▸ **PROBLEM DETAILS**
Reproduce the data below line for line, changing nothing.

▸ **GIVEN RECORDS**
==================================================

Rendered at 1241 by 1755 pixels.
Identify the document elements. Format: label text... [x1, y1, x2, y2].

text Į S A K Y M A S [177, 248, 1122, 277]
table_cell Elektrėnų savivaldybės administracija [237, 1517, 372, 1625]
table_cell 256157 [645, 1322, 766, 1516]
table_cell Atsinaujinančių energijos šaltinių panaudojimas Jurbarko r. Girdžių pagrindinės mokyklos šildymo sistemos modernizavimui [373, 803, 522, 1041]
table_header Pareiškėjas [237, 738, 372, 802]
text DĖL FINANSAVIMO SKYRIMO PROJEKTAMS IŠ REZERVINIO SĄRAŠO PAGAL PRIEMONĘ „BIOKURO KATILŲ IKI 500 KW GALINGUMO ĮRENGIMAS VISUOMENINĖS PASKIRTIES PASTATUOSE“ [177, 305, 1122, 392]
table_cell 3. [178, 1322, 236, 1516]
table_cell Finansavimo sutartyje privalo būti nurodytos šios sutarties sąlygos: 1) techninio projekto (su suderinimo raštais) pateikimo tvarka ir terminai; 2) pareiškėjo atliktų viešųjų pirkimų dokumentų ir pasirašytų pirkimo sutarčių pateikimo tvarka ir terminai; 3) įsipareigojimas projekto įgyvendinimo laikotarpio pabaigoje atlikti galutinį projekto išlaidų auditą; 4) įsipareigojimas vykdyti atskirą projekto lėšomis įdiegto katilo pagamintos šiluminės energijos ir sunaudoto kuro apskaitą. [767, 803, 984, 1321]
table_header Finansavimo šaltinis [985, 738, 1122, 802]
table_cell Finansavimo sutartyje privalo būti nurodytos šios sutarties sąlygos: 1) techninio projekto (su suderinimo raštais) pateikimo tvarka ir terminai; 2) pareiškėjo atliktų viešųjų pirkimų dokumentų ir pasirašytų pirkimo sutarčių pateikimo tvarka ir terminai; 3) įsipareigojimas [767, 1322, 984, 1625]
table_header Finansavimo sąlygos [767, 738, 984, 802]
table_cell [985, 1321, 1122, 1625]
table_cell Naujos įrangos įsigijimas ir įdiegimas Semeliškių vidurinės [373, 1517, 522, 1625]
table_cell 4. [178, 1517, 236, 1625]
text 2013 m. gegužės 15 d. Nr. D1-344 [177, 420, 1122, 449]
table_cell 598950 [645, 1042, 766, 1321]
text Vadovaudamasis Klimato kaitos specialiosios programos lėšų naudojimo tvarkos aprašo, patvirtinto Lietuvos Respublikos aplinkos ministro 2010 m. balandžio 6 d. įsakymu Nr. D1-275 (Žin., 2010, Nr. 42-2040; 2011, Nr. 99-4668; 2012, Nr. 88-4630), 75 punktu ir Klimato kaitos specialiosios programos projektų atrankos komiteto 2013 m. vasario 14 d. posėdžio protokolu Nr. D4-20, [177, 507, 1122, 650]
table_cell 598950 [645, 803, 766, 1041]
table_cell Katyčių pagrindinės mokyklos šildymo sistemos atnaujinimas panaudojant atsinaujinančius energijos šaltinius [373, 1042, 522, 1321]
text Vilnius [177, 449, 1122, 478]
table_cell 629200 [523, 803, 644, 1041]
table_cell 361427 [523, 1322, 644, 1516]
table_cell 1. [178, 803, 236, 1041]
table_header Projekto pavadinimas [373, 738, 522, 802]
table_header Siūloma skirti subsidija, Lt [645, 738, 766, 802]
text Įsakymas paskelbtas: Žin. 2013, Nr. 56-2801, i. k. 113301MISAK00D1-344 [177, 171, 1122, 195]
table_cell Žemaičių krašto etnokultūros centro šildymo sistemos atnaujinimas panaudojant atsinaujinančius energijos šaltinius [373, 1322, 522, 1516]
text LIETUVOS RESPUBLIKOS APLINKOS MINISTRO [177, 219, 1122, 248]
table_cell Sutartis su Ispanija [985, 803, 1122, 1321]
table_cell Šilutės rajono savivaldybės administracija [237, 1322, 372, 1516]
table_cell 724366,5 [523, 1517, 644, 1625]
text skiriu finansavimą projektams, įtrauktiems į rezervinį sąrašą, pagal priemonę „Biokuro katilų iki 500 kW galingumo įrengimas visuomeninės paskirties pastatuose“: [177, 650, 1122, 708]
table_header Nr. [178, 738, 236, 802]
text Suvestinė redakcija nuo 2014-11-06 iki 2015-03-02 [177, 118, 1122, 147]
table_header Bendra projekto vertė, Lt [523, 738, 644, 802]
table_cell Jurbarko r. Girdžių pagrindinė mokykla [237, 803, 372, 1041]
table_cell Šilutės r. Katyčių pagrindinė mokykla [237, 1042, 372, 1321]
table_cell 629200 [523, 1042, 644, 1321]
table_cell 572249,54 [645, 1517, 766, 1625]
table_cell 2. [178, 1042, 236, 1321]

==================================================

▸ **RESPONSE TO THE TASK**
Rendered at 1241 by 1755 pixels.
Identify the document elements. Format: label text... [x1, y1, x2, y2].

text Į S A K Y M A S [177, 248, 1122, 277]
table_cell Elektrėnų savivaldybės administracija [237, 1517, 372, 1625]
table_cell 256157 [645, 1322, 766, 1516]
table_cell Atsinaujinančių energijos šaltinių panaudojimas Jurbarko r. Girdžių pagrindinės mokyklos šildymo sistemos modernizavimui [373, 803, 522, 1041]
table_header Pareiškėjas [237, 738, 372, 802]
text DĖL FINANSAVIMO SKYRIMO PROJEKTAMS IŠ REZERVINIO SĄRAŠO PAGAL PRIEMONĘ „BIOKURO KATILŲ IKI 500 KW GALINGUMO ĮRENGIMAS VISUOMENINĖS PASKIRTIES PASTATUOSE“ [177, 305, 1122, 392]
table_cell 3. [178, 1322, 236, 1516]
table_cell Finansavimo sutartyje privalo būti nurodytos šios sutarties sąlygos: 1) techninio projekto (su suderinimo raštais) pateikimo tvarka ir terminai; 2) pareiškėjo atliktų viešųjų pirkimų dokumentų ir pasirašytų pirkimo sutarčių pateikimo tvarka ir terminai; 3) įsipareigojimas projekto įgyvendinimo laikotarpio pabaigoje atlikti galutinį projekto išlaidų auditą; 4) įsipareigojimas vykdyti atskirą projekto lėšomis įdiegto katilo pagamintos šiluminės energijos ir sunaudoto kuro apskaitą. [767, 803, 984, 1321]
table_header Finansavimo šaltinis [985, 738, 1122, 802]
table_cell Finansavimo sutartyje privalo būti nurodytos šios sutarties sąlygos: 1) techninio projekto (su suderinimo raštais) pateikimo tvarka ir terminai; 2) pareiškėjo atliktų viešųjų pirkimų dokumentų ir pasirašytų pirkimo sutarčių pateikimo tvarka ir terminai; 3) įsipareigojimas [767, 1322, 984, 1625]
table_header Finansavimo sąlygos [767, 738, 984, 802]
table_cell [985, 1321, 1122, 1625]
table_cell Naujos įrangos įsigijimas ir įdiegimas Semeliškių vidurinės [373, 1517, 522, 1625]
table_cell 4. [178, 1517, 236, 1625]
text 2013 m. gegužės 15 d. Nr. D1-344 [177, 420, 1122, 449]
table_cell 598950 [645, 1042, 766, 1321]
text Vadovaudamasis Klimato kaitos specialiosios programos lėšų naudojimo tvarkos aprašo, patvirtinto Lietuvos Respublikos aplinkos ministro 2010 m. balandžio 6 d. įsakymu Nr. D1-275 (Žin., 2010, Nr. 42-2040; 2011, Nr. 99-4668; 2012, Nr. 88-4630), 75 punktu ir Klimato kaitos specialiosios programos projektų atrankos komiteto 2013 m. vasario 14 d. posėdžio protokolu Nr. D4-20, [177, 507, 1122, 650]
table_cell 598950 [645, 803, 766, 1041]
table_cell Katyčių pagrindinės mokyklos šildymo sistemos atnaujinimas panaudojant atsinaujinančius energijos šaltinius [373, 1042, 522, 1321]
text Vilnius [177, 449, 1122, 478]
table_cell 629200 [523, 803, 644, 1041]
table_cell 361427 [523, 1322, 644, 1516]
table_cell 1. [178, 803, 236, 1041]
table_header Projekto pavadinimas [373, 738, 522, 802]
table_header Siūloma skirti subsidija, Lt [645, 738, 766, 802]
text Įsakymas paskelbtas: Žin. 2013, Nr. 56-2801, i. k. 113301MISAK00D1-344 [177, 171, 1122, 195]
table_cell Žemaičių krašto etnokultūros centro šildymo sistemos atnaujinimas panaudojant atsinaujinančius energijos šaltinius [373, 1322, 522, 1516]
text LIETUVOS RESPUBLIKOS APLINKOS MINISTRO [177, 219, 1122, 248]
table_cell Sutartis su Ispanija [985, 803, 1122, 1321]
table_cell Šilutės rajono savivaldybės administracija [237, 1322, 372, 1516]
table_cell 724366,5 [523, 1517, 644, 1625]
text skiriu finansavimą projektams, įtrauktiems į rezervinį sąrašą, pagal priemonę „Biokuro katilų iki 500 kW galingumo įrengimas visuomeninės paskirties pastatuose“: [177, 650, 1122, 708]
table_header Nr. [178, 738, 236, 802]
text Suvestinė redakcija nuo 2014-11-06 iki 2015-03-02 [177, 118, 1122, 147]
table_header Bendra projekto vertė, Lt [523, 738, 644, 802]
table_cell Jurbarko r. Girdžių pagrindinė mokykla [237, 803, 372, 1041]
table_cell Šilutės r. Katyčių pagrindinė mokykla [237, 1042, 372, 1321]
table_cell 629200 [523, 1042, 644, 1321]
table_cell 572249,54 [645, 1517, 766, 1625]
table_cell 2. [178, 1042, 236, 1321]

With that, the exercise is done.